Lisa: Right? You can lie down, watch tv, and massage your armpits. You can lie down at night before you’re going to sleep and massage your stomach in the morning when you’re putting on your face moisturizer face oil. You can massage your face to help de puff some of the debris that either you have sinus stuff or allergies, seasonal allergies, or we just get puffy from the food we can, or alcohol that we can consume. So your lymphatic system, just a few minutes, a few times a week can help really address so that you don’t have an inflammatory response that can be detrimental to whatever your parents genes, they may have given you, right? So the environmental genetic composition that we’re all walking in with doesn’t necessarily mean we’re fated to the same. situations our parents face.
Jameela: And so if there’s one main thing you want people to take away from your book and from your work, what would you say that is?
Lisa: It’s never too late to fall in love with your lymph.
Jameela: [00:51:00] 100%. 100% and I’d never thought that 37 would be the age in which I start to actually learn truly anything about how my health works, how my body works, especially given the fact that I’ve been so sick for so much of my life. I’ve just been playing the sort of defense, um, and for a really long time, which is a really stressful way to live. And it’s, it just means so much fucking time wasted in recovery. And I guess that’s why I’m trying to responsibly branch out with who I talk to on the podcast about stopping people from getting to where I was.
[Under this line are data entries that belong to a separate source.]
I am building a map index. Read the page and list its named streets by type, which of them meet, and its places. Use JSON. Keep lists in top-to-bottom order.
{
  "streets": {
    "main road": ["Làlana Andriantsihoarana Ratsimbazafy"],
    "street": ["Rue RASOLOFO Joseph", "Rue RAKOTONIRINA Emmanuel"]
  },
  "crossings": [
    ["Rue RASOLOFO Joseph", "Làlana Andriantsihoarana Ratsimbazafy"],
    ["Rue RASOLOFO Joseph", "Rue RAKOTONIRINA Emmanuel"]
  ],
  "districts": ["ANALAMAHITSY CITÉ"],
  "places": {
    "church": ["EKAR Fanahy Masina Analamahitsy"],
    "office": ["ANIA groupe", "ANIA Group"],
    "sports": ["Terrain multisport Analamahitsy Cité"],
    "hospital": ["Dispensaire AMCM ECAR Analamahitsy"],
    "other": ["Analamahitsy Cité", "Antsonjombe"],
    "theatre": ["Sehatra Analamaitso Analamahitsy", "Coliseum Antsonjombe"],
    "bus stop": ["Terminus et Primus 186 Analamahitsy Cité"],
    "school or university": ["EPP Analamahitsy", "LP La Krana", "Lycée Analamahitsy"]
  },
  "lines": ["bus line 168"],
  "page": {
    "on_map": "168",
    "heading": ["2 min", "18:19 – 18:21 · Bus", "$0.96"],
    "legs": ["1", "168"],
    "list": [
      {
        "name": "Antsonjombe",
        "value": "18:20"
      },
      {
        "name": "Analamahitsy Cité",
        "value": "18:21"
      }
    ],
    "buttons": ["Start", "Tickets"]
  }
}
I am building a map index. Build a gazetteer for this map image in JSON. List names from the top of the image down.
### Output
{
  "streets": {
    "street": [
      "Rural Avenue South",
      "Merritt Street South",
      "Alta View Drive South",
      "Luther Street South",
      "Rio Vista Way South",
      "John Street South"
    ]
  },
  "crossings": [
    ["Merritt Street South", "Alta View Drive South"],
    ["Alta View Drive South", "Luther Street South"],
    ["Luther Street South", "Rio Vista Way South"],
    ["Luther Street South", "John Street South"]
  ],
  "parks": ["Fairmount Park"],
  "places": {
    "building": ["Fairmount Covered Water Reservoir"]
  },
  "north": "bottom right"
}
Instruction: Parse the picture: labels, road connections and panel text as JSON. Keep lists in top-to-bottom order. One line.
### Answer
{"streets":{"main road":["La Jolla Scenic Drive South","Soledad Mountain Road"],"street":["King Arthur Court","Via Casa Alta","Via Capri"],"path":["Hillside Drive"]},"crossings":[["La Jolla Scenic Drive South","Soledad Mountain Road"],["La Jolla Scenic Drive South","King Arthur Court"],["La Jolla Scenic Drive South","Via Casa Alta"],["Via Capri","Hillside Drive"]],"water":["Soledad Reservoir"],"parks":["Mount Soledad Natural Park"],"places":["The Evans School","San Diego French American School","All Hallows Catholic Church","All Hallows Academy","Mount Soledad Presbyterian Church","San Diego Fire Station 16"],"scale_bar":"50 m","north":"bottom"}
Lisa: Yes, I so appreciate that is the conversation that you come with. You just never know what’s going on with somebody. So for somebody to say, let’s have a conversation about what are things we can do often to help create this habitable, vibrant ecosystem at any age. It’s an important conversation.
Jameela: Thank you so much. It’s been so lovely to talk to you and I look forward to continue to [00:52:00] read your work and follow your research and, and learn more about myself. I’m going to go and massage my tits right now.
Lisa: Yay. And if that’s a takeaway that anybody can walk away with, it’s massage your tits. I love it.
Jameela: Thank you.
Lisa: Thanks for having me.
Jameela: Thank you so much for listening to this week’s episode. I Weigh With Jameela Jamil, produced and researched by myself, Jameela Jamil, Erin Finnegan, Kimmie Gregory, and Amelia Chappelow. It is edited by Andrew Carson and the beautiful music that you are hearing now is made by my boyfriend, James Blake. And if you haven’t already, please rate, review, and subscribe to the show. It’s such a great way to show your support and helps me out massively. And lastly, at I Weigh, we would love to hear from you and share what you weigh at the end of this podcast. Please email us a voice recording sharing what you weigh at iweighpodcast@gmail.com. And now we would love to pass the mic to one of our listeners.
Listener: I weigh my relationship with [00:53:00] my husband and my family and my friends, I weigh my perseverance and my resilience through some really tough times. I weigh the children that I teach and the knowledge that they’re getting from me and from the world around them and helping them make sense of it all.